The required answer is a copy of each line in the entries below that includes "shift".

**DATA SUPPLIED**
++++++++

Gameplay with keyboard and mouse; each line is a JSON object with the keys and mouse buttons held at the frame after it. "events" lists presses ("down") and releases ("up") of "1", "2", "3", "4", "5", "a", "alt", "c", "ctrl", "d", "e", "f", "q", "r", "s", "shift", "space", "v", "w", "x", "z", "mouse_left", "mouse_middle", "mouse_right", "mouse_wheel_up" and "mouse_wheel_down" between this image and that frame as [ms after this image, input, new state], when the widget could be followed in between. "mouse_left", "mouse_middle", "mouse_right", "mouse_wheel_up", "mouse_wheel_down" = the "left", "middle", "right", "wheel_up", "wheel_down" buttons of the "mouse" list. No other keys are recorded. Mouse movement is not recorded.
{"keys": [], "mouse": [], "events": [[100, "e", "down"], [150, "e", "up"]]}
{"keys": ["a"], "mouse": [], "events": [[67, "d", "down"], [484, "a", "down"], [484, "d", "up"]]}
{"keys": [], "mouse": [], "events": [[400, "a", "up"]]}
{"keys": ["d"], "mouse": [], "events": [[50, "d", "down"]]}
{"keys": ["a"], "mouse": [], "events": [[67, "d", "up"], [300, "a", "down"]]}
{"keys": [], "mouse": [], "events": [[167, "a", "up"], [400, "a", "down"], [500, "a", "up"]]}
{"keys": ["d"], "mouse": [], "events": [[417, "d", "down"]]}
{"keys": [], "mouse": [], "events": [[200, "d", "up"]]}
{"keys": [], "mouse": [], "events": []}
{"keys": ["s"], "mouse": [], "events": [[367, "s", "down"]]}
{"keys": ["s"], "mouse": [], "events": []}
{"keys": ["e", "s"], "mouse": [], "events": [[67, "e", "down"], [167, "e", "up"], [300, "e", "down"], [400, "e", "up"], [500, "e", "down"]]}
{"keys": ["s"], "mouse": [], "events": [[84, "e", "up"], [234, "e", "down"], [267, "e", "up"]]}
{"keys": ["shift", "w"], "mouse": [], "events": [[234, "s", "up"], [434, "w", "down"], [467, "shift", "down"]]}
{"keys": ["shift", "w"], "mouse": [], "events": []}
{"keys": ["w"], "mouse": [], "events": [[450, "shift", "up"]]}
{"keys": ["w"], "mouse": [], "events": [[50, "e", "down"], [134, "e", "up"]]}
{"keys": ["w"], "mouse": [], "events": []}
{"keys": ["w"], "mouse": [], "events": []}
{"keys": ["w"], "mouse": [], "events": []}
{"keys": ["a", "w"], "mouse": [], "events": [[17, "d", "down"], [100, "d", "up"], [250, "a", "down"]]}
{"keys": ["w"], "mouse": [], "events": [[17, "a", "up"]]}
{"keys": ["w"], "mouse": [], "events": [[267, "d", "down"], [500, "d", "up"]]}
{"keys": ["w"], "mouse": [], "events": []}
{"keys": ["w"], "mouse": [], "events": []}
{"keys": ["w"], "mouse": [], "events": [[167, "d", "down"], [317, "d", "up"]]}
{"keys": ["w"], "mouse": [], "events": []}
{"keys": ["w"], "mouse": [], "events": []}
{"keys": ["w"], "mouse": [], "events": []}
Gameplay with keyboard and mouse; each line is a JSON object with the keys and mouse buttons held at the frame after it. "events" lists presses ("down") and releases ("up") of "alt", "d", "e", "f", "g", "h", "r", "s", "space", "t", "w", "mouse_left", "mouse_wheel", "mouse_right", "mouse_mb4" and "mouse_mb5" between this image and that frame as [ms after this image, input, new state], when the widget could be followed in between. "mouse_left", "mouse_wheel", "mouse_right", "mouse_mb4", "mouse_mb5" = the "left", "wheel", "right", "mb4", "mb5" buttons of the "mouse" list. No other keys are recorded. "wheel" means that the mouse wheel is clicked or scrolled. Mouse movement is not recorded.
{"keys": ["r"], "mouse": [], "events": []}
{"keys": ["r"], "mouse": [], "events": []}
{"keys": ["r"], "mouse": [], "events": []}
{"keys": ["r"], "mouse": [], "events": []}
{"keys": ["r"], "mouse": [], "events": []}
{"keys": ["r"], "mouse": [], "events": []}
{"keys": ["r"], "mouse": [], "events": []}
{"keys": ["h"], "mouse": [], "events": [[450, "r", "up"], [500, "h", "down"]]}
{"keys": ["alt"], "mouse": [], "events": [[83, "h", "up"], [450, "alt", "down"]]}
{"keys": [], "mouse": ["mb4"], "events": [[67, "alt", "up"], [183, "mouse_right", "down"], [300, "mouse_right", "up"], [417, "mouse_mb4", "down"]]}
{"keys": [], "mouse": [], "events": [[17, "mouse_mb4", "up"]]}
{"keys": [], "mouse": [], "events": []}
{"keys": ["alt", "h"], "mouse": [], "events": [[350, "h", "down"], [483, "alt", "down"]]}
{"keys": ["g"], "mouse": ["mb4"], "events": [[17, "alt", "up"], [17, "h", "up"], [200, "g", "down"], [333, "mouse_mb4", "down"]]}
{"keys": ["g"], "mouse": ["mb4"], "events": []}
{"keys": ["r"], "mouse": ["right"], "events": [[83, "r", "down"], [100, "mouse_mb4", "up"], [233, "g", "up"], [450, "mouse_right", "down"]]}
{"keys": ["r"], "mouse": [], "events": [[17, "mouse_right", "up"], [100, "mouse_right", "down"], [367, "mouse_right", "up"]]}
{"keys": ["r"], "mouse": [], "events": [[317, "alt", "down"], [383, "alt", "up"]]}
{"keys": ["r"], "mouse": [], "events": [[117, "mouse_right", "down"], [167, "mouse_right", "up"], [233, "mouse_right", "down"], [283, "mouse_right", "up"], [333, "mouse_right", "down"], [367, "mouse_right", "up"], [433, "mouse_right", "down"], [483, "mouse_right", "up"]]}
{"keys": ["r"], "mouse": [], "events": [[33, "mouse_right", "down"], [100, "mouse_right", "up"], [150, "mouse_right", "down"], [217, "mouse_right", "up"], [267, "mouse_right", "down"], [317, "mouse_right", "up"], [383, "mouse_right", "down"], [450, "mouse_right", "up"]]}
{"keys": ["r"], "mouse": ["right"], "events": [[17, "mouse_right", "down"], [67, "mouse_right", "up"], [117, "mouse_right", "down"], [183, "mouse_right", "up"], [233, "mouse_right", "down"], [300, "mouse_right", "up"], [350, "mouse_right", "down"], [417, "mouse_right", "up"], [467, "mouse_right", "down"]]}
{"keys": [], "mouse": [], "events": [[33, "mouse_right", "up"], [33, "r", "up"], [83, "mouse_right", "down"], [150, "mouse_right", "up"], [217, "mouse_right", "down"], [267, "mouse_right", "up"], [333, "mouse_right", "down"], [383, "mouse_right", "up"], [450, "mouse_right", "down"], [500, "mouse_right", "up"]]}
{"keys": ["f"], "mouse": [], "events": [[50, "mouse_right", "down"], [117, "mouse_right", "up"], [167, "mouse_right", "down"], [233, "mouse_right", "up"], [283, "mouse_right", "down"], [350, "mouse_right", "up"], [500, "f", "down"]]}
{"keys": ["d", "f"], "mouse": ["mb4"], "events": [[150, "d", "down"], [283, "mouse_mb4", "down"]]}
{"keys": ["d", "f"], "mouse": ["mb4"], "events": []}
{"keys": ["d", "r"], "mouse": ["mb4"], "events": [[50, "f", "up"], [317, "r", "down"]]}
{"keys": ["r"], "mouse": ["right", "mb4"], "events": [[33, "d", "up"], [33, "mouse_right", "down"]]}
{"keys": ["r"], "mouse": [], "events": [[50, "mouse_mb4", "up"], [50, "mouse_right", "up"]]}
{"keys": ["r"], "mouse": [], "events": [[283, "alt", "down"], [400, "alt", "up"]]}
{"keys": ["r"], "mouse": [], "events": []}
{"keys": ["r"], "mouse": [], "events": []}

++++++++

**RESPONSE AREA**
Gameplay with keyboard and mouse; each line is a JSON object with the keys and mouse buttons held at the frame after it. "events" lists presses ("down") and releases ("up") of "1", "2", "3", "4", "5", "a", "alt", "c", "ctrl", "d", "e", "f", "q", "r", "s", "shift", "space", "v", "w", "x", "z", "mouse_left", "mouse_middle", "mouse_right", "mouse_wheel_up" and "mouse_wheel_down" between this image and that frame as [ms after this image, input, new state], when the widget could be followed in between. "mouse_left", "mouse_middle", "mouse_right", "mouse_wheel_up", "mouse_wheel_down" = the "left", "middle", "right", "wheel_up", "wheel_down" buttons of the "mouse" list. No other keys are recorded. Mouse movement is not recorded.
{"keys": ["shift", "w"], "mouse": [], "events": [[234, "s", "up"], [434, "w", "down"], [467, "shift", "down"]]}
{"keys": ["shift", "w"], "mouse": [], "events": []}
{"keys": ["w"], "mouse": [], "events": [[450, "shift", "up"]]}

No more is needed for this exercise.